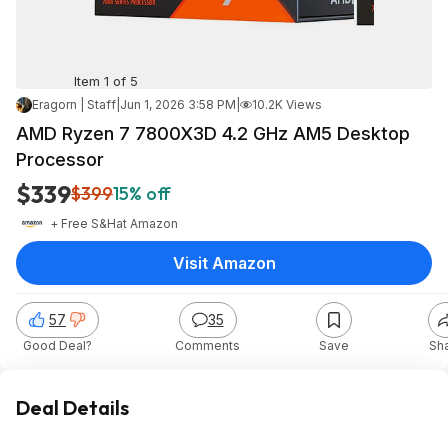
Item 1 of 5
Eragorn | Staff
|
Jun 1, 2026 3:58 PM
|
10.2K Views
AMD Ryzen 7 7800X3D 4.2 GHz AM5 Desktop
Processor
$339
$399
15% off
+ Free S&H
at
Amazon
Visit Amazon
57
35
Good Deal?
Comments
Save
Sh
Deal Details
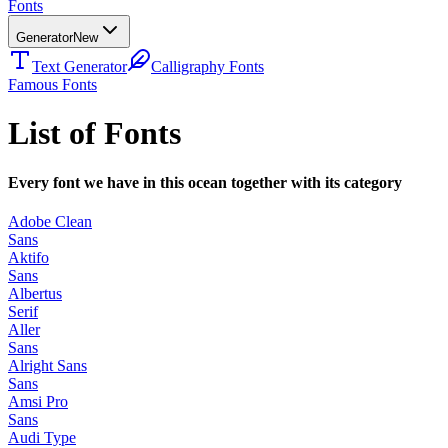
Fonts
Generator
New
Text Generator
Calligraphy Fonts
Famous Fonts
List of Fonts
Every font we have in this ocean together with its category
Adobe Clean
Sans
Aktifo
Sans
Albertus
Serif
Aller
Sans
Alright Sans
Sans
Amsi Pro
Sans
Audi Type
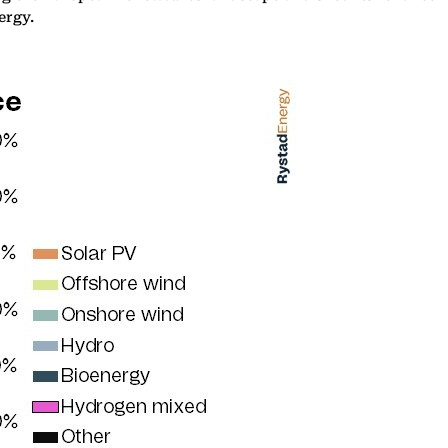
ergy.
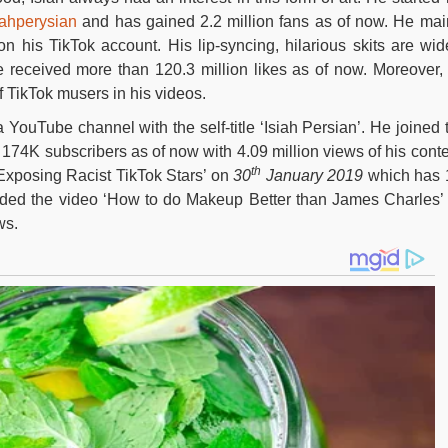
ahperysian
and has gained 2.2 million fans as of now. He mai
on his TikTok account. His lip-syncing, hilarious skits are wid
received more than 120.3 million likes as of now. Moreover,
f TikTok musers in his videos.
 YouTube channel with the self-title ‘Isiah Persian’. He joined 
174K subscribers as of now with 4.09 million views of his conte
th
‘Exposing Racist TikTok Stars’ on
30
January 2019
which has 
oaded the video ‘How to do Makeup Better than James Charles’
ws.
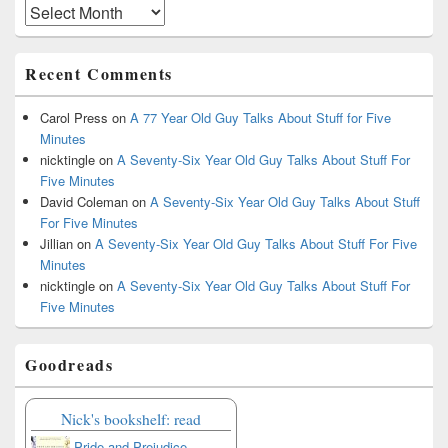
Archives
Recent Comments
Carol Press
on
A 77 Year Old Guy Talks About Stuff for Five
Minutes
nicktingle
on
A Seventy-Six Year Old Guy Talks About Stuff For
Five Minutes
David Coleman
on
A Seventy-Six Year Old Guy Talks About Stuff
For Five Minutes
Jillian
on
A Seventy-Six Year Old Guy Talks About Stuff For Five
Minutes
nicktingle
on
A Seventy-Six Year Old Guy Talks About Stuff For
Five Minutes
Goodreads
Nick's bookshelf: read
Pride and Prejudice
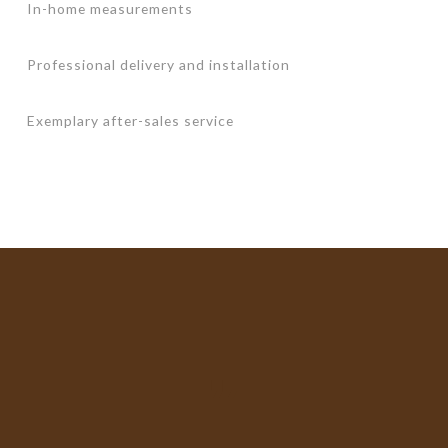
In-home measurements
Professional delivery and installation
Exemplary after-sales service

REQUEST
Count every line that holds the word "Fonts" in the entries, and state the result alone.

SOLUTION BELOW
4